Methods: Female BALB/C mice were immunized with disinfected SARS-CoV (PUMC01) and the spleen cells were fused with myeloma NS-1 cells. The hybridoma cell strains were screened by enzyme-linked immunosorbent assay (ELISA), indirect fluorescent-antibody assay (IFA) and Western blotting. Autopsy lung tissue sections from SARS patients were stained with ascites of monoclonal antibody (M2 strain) by immunohistochemical technique.

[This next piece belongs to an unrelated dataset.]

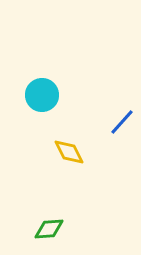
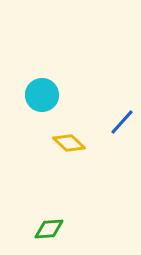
yellow diamond: moved 9 px up; rotated 20 degrees counterclockwise
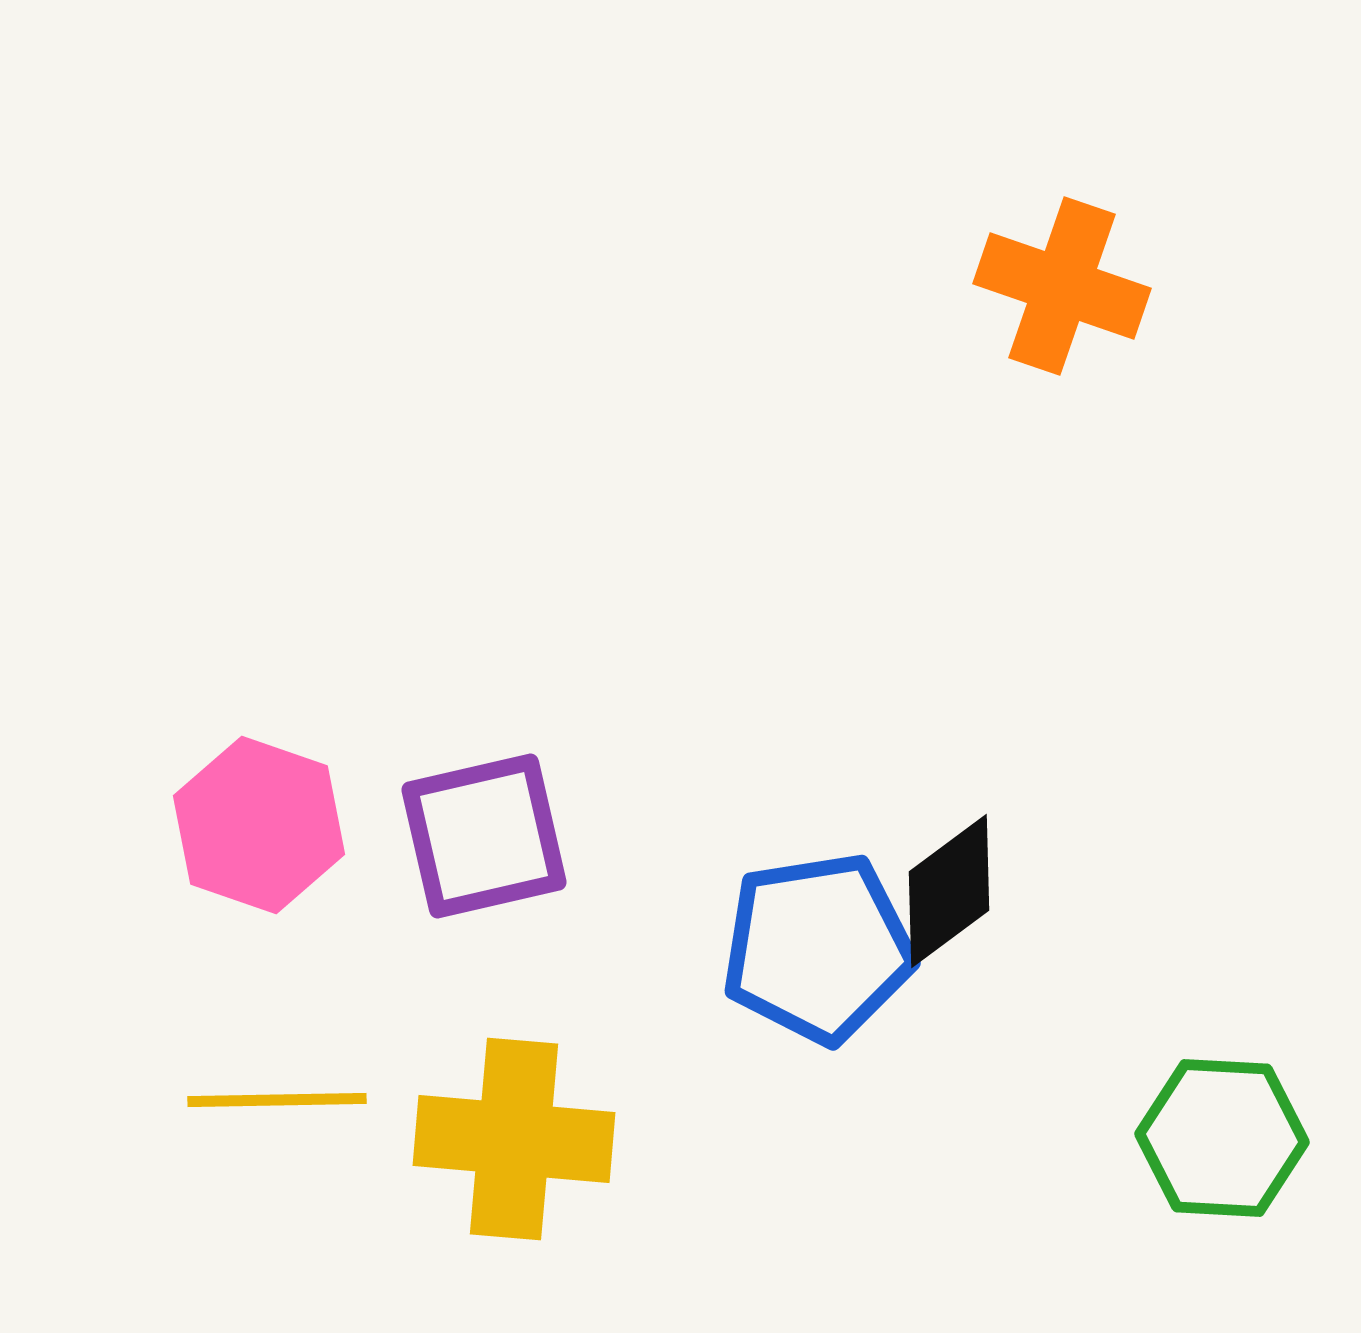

Results: Six strains of hybridomas that produced the monoclonal antibodies against SARS-CoV were obtained. The hybridomas were tested to have specific reactions with SARS-CoV and no cross-reactivates with other common respiratory disease causing pathogens. Of the 6 strains, 1 was identified as the immunoglobulin G3 (IgG3) isotype, 5 were IgG1. Western blotting showed that one strain (M2) reacted with 68000- Dalton (68KD) protein and four strains with 27000-dalton (27KD) protein. Band of M4 stain was not got by western blotting. Brown particles were seen in macrophages and pneumocytes in autopsy lung tissues from SARS patients.
Conclusion: Monoclonal antibodies we made were specific to the SARS-CoV, and they had been used to detect SARS-CoV in autopsy lung tissues specimens with positive results.